Central Ideas & Themes Practice Test
•15 QuestionsPASSAGE I
LITERARY NARRATIVE: This passage is adapted from the fictional memoir Glass and Roots by Elias Thorne.
My Aunt Miriam did not so much garden as she waged a quiet, calculated war. Her greenhouse, a sprawling Victorian monstrosity of wrought iron and clouded glass attached to the back of her otherwise tidy suburban home, was her battlefield. To a ten-year-old boy whose previous experience with nature was limited to neatly mowed municipal parks, stepping into the greenhouse was like stepping onto another planet. The air was thick and tasted of damp earth and crushed mint.
"Don't touch the Monstera," Miriam commanded on my first day, not looking up from a terra-cotta pot she was vigorously filling with loam. "It's temperamental. And keep your elbows tucked in. The orchids require a specific humidity, and I won't have you disrupting the microclimate with your flailing."
I tucked my elbows tightly against my ribs. I had been sent to live with her for the summer while my parents finalized a messy, drawn-out divorce. I felt small, displaced, and entirely out of my depth.
Miriam handed me a small, rusted watering can with a long, thin spout. "Your job is the seedlings. Bottom shelf, north wall. They are fragile. They do not need a deluge; they need a suggestion of moisture."
I approached the designated shelf. Hundreds of tiny green shoots, no larger than eyelash clippings, pushed bravely through the dark soil in uniform plastic trays. Watering them felt terrifying. If I tilted the can too far, a torrent of water would unearth them. If I didn't tilt it enough, they would wither in the sweltering heat of the glass room. I spent an hour painstakingly dispensing droplets, holding my breath with each tilt of my wrist.

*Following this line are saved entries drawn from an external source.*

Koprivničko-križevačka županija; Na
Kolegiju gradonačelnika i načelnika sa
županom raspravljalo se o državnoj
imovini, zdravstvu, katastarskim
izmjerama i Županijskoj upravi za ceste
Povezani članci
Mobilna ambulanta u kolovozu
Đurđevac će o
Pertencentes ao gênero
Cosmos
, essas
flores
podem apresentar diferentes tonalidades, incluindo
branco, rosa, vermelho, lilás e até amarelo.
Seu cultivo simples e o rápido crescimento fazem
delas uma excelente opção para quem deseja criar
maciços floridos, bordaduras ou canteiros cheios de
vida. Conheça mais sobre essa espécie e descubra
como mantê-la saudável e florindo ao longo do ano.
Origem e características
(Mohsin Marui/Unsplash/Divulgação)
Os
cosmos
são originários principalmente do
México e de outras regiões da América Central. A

Over the next few weeks, a rhythm established itself. Miriam rarely spoke of my parents or the situation back home. Instead, she spoke of nitrogen deficiencies, root rot, and the necessity of pruning. At first, I thought she was simply ignoring my obvious misery. But gradually, I began to listen to the specific vocabulary of her world. "Look at this," she said one humid Tuesday, pointing to a sprawling fern that looked perfectly healthy to me. She snipped a large, vibrant frond right at the base. I gasped. "It’s overgrown," she explained, tossing the frond into a compost bucket. "It’s putting all its energy into maintaining old growth. If you don't cut back the comfortable parts, the plant will never produce anything new. It feels destructive, Elias, but it is actually an act of faith."
I looked at the fern. Where the large frond had been, a tiny, tightly coiled green spiral—a fiddlehead—was now exposed to the sunlight.
Miriam was not a warm woman. She did not bake cookies or ask me about my feelings. But she taught me how to graft a lemon branch onto an orange tree, binding the wounded wood tightly with tape until they healed into a single, stronger organism. She showed me that roots need to be periodically stressed—allowed to dry out just a fraction—so they will reach deeper into the soil in search of water.
By late August, the chaos of the greenhouse no longer intimidated me. I knew which plants needed the heavy, soaking rains of the larger watering can, and which needed the delicate misting of the spray bottle. When my mother finally arrived to pick me up, her face tight with the exhaustion of the past few months, I was repotting a spider plant.
"You've got dirt under your fingernails, Elias," she said, trying to smile.
"It's not dirt," I replied automatically, quoting Miriam. "It's soil. Dirt is what you sweep off the floor. Soil is what keeps things alive."
Miriam stood in the doorway of the greenhouse, wiping her hands on her canvas apron. She didn't wave, but she gave me a single, firm nod. I nodded back, feeling, for the first time all summer, that my roots had finally taken hold.